- _What this task involves_: Only certain lines below are wanted: those starting at the line containing "Step 2: Determine S<sub>k</sub>." and ending at the line containing "1) ] + (2k + 2 − 1)", both included, each retyped exactly.
======== Extracted material ========
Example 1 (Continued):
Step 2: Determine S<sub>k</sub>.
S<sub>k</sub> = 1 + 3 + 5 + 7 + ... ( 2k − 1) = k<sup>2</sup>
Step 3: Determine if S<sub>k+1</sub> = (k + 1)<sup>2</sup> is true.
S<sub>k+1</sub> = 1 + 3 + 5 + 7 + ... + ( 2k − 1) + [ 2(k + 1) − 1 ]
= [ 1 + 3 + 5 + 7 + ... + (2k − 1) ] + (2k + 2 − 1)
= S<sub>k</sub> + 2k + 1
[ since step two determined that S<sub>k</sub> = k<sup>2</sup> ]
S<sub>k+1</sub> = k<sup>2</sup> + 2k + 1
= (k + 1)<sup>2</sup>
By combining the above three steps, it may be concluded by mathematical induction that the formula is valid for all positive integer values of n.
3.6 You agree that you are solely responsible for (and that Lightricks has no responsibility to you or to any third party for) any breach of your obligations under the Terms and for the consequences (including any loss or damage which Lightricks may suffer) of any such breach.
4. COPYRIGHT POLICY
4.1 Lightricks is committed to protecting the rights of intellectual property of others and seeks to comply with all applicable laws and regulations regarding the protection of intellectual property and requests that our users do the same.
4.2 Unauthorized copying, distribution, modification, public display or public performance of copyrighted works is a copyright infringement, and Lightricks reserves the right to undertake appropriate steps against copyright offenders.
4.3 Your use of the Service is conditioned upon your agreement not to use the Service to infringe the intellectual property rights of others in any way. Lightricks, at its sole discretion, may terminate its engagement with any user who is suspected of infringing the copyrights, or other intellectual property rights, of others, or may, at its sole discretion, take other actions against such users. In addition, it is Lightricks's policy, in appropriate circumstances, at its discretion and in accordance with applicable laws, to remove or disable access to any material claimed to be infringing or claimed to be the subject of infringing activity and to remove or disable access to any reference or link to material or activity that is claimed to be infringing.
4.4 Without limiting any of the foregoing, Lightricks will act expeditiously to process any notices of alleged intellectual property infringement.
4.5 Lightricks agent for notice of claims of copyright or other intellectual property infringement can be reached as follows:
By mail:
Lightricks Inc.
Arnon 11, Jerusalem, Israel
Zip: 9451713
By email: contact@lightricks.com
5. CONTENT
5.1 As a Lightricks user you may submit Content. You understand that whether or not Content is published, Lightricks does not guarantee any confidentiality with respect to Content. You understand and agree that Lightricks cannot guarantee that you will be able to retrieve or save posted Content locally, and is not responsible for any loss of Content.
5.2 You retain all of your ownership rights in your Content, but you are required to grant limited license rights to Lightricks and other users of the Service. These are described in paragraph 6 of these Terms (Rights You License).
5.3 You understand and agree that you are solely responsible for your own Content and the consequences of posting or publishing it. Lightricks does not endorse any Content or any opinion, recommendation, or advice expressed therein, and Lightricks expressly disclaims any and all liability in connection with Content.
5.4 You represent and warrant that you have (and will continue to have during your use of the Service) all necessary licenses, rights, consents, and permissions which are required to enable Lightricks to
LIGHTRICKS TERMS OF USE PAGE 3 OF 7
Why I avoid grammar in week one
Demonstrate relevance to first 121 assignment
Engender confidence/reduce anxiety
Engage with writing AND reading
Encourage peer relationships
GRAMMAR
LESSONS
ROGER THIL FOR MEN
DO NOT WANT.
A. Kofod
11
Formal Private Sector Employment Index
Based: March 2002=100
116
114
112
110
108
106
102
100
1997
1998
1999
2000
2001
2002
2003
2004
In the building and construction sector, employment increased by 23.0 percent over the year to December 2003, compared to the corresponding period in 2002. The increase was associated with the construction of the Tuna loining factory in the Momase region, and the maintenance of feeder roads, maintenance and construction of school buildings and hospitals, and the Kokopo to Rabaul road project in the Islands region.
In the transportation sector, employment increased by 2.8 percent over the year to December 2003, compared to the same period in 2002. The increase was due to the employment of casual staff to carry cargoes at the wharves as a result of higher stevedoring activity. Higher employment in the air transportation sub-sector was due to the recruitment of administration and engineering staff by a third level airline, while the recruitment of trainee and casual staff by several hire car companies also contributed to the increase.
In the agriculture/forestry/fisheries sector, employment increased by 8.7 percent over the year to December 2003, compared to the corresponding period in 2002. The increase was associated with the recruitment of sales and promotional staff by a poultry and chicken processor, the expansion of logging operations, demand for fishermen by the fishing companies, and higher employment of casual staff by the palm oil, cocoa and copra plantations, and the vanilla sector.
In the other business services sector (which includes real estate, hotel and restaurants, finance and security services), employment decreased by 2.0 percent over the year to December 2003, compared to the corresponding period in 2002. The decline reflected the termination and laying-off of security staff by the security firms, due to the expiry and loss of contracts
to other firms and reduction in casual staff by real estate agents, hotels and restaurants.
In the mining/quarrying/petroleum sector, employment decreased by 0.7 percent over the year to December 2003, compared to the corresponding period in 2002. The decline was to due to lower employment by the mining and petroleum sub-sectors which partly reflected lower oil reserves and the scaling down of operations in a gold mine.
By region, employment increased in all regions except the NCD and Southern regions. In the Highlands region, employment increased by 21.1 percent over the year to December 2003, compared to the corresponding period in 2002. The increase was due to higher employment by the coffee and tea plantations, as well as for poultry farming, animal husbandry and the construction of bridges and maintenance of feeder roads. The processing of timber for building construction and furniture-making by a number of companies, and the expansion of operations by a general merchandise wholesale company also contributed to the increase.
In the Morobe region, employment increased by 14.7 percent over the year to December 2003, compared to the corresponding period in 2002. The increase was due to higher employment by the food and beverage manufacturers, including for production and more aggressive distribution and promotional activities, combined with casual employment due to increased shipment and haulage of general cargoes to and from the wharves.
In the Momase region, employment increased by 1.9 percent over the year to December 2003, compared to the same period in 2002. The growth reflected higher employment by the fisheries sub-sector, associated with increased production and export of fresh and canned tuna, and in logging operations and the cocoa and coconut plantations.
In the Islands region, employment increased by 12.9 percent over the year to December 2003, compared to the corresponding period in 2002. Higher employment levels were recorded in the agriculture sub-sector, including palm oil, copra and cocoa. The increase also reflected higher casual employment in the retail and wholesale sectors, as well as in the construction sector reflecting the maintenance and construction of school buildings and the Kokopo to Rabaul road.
========
- _Written response_:
Step 2: Determine S<sub>k</sub>.
S<sub>k</sub> = 1 + 3 + 5 + 7 + ... ( 2k − 1) = k<sup>2</sup>
Step 3: Determine if S<sub>k+1</sub> = (k + 1)<sup>2</sup> is true.
S<sub>k+1</sub> = 1 + 3 + 5 + 7 + ... + ( 2k − 1) + [ 2(k + 1) − 1 ]
= [ 1 + 3 + 5 + 7 + ... + (2k − 1) ] + (2k + 2 − 1)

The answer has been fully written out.